Başka bir olayda, planlanan değişikliğin kaçırdığı vardiyaya gelmemesi üzerine Francis, Parcelforce’tan sözleşmesini feshetme tehdidinde bulunan bir mektup aldı.

Şikayetin bir diğer kısmı ise ücretle ilgili. Kendi sürücülerimiz, sözleşmelerinde Parcelforce ile bireysel paket tarifeleri konusunda anlaşmaya varmaktadır. Francis’in durumunda, serbest çalışan şoför olarak çalışmaya başladıktan birkaç yıl sonra taban oranı düştü ve o zamandan bu yana küçük artışlara rağmen masrafları düşüldükten sonra düzenli olarak asgari ücretin altına düştüğünü söyledi.

Ocak ayı sonlarında bir gün, minibüsünün yakıt ve kira masraflarını ödedikten sonra günlük çalışma karşılığında yalnızca 58 £ kazandı.

Sahip olunan sürücüler, teslimatı gerçekleştirmek için zaman ve yakıt harcasalar bile, başarıyla teslim edilmeyen paketler için herhangi bir para alamazlar. Parcelforce’un bilgisayar sistemi tarafından belirlenen bir saatlik katı süre içinde teslimat yapmamaları halinde, maaşlarına el konulmasıyla karşı karşıya kalabilecekler.

Francis, “Kendi kendine giden sürücülerin iş dünyasına çok daha uygun olmasının nedeni tamamen sömürüdür” dedi. “Benimle para hakkında istediğin kadar konuşabilirsin ama bu davanın konusu bu değil. “Tek istediğim yasal haklar, sahip olduğumuz haklar” diye ekledi.

Dava, Uber sürücülerinin bağımsız yükleniciler yerine çalışan olarak sınıflandırılma hakkını kazandığı, 2021’de Yüksek Mahkeme’ye kadar uzanan, Uber’e karşı dönüm noktası niteliğindeki bir hukuk mücadelesine benziyor.

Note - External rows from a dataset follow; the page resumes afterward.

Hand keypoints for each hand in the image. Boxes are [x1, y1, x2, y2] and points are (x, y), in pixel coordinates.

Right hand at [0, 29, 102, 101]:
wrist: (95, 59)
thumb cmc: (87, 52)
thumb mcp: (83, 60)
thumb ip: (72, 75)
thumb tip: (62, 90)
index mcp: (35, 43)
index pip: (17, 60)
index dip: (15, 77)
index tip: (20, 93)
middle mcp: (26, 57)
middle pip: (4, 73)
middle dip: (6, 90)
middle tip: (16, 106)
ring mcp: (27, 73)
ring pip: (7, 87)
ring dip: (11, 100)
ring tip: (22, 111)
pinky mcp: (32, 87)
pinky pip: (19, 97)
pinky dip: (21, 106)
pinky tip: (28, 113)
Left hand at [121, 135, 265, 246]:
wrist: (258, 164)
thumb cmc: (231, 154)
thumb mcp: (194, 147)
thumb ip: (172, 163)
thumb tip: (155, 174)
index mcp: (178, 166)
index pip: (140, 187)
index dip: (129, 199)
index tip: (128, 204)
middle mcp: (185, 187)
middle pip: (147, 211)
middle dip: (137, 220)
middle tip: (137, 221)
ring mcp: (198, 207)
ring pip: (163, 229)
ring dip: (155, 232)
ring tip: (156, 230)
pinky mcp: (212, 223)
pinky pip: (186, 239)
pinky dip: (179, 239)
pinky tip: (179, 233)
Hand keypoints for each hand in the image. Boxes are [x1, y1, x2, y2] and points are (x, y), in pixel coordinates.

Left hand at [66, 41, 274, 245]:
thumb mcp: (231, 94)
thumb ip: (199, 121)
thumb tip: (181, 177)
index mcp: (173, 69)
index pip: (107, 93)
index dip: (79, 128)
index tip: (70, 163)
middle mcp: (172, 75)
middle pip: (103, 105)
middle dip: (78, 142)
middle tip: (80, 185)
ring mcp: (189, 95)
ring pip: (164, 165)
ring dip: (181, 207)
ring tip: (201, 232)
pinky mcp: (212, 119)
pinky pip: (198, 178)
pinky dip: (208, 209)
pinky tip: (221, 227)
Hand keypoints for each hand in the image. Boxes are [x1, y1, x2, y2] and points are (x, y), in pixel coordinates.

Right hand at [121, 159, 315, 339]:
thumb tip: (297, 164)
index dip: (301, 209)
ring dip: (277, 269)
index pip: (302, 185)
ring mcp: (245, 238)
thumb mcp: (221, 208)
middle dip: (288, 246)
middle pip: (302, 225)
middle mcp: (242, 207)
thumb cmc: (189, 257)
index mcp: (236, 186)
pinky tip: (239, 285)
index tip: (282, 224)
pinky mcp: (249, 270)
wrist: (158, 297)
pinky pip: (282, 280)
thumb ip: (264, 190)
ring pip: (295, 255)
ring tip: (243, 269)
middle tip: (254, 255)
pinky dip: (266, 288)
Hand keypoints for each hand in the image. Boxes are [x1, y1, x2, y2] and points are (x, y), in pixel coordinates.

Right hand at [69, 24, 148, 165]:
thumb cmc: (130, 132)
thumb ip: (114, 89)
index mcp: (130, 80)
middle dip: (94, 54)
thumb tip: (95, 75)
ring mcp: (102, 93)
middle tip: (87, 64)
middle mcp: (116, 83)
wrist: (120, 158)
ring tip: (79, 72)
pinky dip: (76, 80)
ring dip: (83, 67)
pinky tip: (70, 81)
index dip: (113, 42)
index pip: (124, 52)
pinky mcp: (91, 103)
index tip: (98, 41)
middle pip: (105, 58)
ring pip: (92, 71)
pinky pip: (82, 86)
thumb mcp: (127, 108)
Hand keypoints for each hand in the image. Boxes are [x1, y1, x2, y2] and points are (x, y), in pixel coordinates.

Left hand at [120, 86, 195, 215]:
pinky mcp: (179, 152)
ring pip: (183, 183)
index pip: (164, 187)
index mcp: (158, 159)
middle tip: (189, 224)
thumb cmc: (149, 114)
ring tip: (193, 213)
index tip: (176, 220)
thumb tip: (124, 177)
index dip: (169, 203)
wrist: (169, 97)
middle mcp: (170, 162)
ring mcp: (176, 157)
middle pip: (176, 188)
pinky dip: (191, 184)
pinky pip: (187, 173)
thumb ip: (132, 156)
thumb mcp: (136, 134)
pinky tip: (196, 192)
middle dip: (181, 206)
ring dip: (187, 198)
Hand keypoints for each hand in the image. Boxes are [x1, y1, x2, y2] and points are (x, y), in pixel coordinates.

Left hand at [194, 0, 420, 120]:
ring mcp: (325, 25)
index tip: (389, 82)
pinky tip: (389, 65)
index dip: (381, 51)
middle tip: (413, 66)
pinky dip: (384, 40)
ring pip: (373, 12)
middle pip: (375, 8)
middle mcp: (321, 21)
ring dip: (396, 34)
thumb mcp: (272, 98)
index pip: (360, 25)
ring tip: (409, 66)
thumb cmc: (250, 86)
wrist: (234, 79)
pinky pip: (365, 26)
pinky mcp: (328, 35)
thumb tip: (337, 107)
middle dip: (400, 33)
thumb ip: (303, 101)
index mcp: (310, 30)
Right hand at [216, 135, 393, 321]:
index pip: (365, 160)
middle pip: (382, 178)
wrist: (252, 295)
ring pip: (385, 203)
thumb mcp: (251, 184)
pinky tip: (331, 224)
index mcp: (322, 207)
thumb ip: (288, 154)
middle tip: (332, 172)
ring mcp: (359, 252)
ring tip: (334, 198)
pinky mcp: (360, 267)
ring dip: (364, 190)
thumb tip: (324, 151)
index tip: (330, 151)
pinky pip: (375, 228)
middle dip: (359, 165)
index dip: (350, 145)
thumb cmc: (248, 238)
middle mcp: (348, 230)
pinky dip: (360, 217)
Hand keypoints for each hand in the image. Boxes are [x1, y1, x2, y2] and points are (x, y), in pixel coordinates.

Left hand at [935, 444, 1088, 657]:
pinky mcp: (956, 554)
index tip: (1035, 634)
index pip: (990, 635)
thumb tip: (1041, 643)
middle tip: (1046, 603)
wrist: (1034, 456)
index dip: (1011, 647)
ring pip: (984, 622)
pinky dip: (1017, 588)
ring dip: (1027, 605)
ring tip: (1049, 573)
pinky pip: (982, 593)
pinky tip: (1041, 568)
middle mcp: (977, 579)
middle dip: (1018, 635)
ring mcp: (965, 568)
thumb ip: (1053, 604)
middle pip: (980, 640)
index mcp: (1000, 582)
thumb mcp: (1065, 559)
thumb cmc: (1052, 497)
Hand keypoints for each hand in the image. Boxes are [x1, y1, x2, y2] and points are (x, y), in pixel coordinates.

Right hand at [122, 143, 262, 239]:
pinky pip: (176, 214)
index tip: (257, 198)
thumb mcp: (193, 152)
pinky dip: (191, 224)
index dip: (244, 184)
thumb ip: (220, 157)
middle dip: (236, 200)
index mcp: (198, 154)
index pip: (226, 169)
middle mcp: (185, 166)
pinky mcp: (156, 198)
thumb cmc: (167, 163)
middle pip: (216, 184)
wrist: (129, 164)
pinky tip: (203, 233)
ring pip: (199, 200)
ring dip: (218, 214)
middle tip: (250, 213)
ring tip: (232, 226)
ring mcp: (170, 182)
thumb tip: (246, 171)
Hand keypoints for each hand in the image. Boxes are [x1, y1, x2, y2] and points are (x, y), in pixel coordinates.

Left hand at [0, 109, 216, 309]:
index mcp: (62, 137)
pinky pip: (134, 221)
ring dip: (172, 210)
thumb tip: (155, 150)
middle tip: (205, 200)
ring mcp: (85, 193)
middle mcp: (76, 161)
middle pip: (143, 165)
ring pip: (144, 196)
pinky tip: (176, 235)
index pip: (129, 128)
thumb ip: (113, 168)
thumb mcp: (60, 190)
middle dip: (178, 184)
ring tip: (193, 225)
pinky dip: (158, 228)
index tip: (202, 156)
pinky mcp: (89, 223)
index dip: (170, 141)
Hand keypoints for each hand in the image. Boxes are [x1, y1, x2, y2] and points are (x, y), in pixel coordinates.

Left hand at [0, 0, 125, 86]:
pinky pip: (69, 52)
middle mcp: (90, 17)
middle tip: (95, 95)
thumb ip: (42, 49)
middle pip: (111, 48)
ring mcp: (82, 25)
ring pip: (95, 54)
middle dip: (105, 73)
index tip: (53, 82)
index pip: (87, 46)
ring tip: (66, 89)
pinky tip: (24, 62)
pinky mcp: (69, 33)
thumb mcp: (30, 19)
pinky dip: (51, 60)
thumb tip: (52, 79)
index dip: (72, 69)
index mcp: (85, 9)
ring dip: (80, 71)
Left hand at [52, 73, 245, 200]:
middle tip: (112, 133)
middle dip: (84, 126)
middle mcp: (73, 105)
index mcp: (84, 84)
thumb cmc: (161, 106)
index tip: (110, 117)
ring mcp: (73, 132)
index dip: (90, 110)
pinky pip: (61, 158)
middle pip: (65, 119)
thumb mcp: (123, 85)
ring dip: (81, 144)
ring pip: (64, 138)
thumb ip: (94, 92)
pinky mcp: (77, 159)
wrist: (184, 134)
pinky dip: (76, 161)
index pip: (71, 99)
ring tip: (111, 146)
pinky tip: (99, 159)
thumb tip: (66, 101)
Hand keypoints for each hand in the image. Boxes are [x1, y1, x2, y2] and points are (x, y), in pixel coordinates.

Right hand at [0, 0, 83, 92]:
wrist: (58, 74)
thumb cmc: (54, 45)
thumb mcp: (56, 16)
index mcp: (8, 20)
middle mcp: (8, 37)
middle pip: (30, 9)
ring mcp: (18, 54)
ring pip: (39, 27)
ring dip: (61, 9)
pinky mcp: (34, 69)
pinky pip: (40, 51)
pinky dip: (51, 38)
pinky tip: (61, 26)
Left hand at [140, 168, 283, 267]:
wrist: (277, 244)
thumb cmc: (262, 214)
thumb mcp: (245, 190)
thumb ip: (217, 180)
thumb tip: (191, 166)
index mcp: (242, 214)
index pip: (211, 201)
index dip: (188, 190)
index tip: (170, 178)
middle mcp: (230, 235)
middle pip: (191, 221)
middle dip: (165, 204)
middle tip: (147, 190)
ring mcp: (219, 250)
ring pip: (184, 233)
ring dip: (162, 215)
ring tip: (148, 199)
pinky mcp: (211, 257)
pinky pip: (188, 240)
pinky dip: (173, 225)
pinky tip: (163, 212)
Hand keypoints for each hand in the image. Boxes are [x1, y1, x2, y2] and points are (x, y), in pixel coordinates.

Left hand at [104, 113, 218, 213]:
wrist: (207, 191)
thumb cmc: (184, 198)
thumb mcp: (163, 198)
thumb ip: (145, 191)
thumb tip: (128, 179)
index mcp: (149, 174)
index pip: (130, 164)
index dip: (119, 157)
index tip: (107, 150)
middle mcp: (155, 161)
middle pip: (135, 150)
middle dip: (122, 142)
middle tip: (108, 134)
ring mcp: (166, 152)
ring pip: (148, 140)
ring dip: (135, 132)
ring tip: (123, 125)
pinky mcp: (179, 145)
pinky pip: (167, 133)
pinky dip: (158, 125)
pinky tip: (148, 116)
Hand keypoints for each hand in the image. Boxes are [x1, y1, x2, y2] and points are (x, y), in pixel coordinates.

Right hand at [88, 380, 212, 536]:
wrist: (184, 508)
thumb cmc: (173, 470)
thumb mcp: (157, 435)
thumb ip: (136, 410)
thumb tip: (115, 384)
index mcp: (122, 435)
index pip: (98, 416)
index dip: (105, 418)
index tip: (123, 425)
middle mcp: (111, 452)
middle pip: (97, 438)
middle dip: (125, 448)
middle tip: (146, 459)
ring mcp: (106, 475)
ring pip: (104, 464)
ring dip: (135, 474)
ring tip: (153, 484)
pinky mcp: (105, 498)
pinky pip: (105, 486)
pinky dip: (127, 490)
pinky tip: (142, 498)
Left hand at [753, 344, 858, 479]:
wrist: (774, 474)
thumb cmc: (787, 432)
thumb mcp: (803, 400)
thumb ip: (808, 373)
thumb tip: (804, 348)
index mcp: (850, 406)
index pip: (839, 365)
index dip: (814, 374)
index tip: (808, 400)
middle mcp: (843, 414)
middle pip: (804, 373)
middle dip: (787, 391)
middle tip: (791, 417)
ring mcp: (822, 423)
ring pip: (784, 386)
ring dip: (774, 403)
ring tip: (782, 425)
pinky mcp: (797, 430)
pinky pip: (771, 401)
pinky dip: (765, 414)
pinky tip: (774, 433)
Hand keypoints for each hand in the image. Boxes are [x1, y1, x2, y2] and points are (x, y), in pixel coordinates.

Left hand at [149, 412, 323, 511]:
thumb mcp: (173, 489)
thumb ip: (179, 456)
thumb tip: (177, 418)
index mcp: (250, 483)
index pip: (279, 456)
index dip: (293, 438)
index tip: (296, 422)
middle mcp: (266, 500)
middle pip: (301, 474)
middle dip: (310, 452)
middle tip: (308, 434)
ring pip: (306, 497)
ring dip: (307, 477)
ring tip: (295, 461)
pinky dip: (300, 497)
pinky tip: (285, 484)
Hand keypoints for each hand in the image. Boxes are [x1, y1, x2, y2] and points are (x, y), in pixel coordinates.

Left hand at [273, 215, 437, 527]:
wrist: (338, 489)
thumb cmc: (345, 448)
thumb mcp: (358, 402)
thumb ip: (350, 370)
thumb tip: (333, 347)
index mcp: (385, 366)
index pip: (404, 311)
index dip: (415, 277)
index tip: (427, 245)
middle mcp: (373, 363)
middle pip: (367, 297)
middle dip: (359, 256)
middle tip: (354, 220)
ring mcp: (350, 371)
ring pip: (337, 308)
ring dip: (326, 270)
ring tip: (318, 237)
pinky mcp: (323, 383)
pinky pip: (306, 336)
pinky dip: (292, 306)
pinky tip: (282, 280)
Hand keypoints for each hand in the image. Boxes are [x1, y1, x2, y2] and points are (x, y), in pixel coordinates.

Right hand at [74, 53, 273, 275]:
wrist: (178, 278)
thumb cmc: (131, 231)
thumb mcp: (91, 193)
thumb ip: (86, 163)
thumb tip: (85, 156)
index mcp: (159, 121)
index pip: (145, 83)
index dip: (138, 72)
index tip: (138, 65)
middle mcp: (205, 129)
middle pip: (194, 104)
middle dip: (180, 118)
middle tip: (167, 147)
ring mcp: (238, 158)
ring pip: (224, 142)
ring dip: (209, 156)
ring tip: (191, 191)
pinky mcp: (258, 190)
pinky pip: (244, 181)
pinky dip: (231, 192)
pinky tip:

Francis ve davadaki diğer iki davacı – Phil Thomas ve Stephen Wardell – başlangıçta şikayetlerini IWGB sendikasına sundular, ancak dava artık avukat Leigh Day tarafından devralındı.

Hukuk firması, üçlünün karşılaştığı sorunların Parcelforce’ta yaygın olduğuna inandığını ve gelecekte daha geniş bir toplu dava açmayı umduğunu söyledi.

“Bizim görüşümüz, Royal Mail için çalışan Parcelforce sürücülerinin tatil ücreti ve ulusal asgari ücretin ödenmesi gibi çalışan haklarına sahip olması gerektiği yönünde. Bu sorun binlerce Parcelforce sürücüsünü etkiliyor” dedi Leigh Day Kıdemli Avukat Yardımcısı Liana Wood.

“Bu sürücüler çoğunlukla Royal Mail için uzun yıllar çalıştı ve çalışma koşullarının giderek kötüleştiğini gördüler. Ancak bağımsız yüklenici olarak sınıflandırıldıkları için temel çalışan haklarından mahrum kalıyorlar.”

Bir Parcelforce sözcüsü şunları söyledi: “Şoförlerimizin tamamı serbest meslek sahibi ve durumun böyle olmadığına dair her türlü iddiayı reddediyoruz.

“Serbest çalışan sürücülerimiz Birleşik Krallık genelinde paket teslimatında değerli bir rol oynuyor ve hizmetlerini diğer işletmelere de sunabiliyorlar.

“Kendi sürücülerimiz teslimatları ve toplamaları bizzat gerçekleştirmeyi veya bunları diğer sürücülere devretmeyi tercih edebilir. Devam eden bir hukuki talep hakkında yorum yapamayız.”